:: Given exercise ::
Copy the lines below word for word, from the very first one through the line containing "Identify the document", including both.

:: Records for this task ::

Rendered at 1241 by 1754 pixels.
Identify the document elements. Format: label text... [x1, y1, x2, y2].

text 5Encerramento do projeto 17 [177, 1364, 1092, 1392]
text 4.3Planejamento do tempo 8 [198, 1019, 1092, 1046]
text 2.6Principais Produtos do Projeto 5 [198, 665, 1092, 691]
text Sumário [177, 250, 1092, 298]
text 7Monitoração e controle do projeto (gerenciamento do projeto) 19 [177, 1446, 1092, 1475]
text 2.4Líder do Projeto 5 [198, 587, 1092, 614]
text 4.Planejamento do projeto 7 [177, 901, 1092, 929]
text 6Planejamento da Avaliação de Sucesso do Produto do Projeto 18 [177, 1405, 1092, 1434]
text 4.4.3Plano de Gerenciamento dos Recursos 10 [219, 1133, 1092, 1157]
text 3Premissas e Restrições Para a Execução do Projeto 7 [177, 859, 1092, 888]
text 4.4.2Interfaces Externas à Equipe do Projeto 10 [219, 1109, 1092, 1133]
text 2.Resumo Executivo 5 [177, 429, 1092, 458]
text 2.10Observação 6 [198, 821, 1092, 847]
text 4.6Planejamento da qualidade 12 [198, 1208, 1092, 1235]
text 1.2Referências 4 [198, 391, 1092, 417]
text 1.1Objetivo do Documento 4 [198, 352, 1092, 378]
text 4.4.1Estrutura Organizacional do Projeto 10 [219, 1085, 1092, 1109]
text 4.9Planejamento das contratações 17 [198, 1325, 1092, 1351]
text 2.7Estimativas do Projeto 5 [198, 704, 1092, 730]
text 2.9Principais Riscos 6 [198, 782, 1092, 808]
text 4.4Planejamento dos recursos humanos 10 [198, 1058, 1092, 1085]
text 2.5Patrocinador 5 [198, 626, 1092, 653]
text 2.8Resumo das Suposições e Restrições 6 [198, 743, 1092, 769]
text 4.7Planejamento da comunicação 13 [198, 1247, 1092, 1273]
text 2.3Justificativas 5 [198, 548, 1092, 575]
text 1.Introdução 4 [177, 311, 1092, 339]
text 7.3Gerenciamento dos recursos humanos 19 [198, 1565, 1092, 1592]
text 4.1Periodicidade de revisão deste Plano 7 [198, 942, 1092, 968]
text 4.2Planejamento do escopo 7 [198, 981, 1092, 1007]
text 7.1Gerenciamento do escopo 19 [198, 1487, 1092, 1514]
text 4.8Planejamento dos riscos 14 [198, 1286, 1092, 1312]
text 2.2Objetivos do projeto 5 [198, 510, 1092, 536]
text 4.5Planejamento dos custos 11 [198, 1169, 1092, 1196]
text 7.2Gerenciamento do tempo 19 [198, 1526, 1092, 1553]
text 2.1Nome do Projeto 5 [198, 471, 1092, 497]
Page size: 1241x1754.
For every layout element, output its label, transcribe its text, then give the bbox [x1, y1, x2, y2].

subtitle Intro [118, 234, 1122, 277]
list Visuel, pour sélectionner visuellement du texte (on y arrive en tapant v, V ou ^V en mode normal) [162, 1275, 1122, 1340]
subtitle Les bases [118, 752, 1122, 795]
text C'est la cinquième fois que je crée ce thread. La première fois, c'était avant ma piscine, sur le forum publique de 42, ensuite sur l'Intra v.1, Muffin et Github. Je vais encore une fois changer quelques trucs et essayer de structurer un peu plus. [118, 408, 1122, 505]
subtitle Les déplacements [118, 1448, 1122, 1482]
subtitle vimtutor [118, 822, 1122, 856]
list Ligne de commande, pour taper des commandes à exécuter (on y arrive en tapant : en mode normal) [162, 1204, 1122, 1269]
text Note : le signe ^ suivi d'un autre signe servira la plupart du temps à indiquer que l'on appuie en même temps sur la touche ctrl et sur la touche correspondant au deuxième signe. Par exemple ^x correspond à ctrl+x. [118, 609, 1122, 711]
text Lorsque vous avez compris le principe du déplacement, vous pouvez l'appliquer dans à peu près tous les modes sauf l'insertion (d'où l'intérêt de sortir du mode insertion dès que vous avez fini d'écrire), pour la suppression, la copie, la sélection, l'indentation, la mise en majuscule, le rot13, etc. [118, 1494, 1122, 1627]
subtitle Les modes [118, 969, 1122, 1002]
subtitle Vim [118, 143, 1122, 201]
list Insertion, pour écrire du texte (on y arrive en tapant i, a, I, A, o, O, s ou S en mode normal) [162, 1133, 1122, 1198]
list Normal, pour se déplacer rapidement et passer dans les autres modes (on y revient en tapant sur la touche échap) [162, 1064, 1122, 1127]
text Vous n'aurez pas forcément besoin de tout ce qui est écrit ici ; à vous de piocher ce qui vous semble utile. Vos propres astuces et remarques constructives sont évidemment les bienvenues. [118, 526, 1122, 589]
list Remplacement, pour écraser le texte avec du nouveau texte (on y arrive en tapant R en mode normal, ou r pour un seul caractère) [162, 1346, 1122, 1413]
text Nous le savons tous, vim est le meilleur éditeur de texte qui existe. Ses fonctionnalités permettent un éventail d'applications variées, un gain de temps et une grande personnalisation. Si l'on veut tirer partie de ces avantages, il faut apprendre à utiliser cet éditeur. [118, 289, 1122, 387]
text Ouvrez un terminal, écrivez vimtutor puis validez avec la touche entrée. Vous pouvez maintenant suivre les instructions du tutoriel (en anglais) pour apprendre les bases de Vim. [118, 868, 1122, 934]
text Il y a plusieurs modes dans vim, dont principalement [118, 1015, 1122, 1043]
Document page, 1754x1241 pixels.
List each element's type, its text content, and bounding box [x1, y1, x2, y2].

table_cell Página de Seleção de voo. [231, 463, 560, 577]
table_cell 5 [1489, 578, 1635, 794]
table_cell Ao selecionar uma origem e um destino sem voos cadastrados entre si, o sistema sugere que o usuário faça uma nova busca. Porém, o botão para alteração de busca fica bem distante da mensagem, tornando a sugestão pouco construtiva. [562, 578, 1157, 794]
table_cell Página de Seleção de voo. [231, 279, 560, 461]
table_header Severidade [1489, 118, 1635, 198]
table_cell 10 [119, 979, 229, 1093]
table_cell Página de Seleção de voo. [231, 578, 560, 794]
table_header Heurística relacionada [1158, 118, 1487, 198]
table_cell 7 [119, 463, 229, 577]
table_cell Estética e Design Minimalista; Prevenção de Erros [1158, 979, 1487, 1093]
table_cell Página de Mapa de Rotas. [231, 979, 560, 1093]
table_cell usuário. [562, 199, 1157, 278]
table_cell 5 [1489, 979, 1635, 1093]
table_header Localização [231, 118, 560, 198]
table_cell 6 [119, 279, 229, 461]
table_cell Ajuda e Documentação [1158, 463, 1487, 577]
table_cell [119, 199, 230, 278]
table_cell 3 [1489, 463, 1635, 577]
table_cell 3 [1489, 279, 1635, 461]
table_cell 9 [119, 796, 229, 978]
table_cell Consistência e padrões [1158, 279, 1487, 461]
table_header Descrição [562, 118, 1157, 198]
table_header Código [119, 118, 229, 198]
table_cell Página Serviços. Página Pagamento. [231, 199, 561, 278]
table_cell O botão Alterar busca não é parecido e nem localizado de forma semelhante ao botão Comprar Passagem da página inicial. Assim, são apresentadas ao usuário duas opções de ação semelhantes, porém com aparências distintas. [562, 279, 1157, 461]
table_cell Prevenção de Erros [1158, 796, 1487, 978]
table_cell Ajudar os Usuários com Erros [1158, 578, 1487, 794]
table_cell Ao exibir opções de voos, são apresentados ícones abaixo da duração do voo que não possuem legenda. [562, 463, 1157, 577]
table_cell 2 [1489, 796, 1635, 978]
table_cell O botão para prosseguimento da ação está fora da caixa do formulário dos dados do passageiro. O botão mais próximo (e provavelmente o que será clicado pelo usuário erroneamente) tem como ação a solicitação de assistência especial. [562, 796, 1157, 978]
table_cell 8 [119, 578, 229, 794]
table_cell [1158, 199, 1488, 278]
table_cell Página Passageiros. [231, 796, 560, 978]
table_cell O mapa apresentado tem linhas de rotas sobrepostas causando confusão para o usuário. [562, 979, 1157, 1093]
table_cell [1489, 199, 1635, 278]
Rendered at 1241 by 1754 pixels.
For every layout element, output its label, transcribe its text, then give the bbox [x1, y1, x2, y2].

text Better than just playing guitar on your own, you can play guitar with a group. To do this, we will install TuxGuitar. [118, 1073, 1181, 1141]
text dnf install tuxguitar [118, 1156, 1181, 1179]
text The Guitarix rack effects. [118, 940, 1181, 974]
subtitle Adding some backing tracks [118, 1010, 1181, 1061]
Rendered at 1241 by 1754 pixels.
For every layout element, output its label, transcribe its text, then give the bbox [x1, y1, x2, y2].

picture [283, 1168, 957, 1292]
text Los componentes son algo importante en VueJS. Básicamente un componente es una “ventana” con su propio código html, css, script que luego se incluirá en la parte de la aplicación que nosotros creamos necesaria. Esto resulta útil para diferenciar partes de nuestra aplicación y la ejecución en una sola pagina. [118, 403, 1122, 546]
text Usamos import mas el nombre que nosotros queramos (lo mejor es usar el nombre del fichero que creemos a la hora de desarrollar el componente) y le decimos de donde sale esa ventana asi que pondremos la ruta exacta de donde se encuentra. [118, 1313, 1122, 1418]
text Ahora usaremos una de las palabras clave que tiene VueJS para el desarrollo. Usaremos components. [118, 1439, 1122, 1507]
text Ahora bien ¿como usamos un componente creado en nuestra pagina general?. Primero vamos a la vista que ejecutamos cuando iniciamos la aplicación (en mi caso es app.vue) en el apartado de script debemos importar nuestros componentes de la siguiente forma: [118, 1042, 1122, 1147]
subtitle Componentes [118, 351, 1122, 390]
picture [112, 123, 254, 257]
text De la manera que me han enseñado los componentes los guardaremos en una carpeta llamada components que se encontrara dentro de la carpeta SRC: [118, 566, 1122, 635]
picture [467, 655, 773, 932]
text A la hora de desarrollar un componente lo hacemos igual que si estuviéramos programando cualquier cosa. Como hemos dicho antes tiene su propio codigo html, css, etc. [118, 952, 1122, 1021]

:: Response for this exercise ::
Rendered at 1241 by 1754 pixels.
Identify the document elements. Format: label text... [x1, y1, x2, y2].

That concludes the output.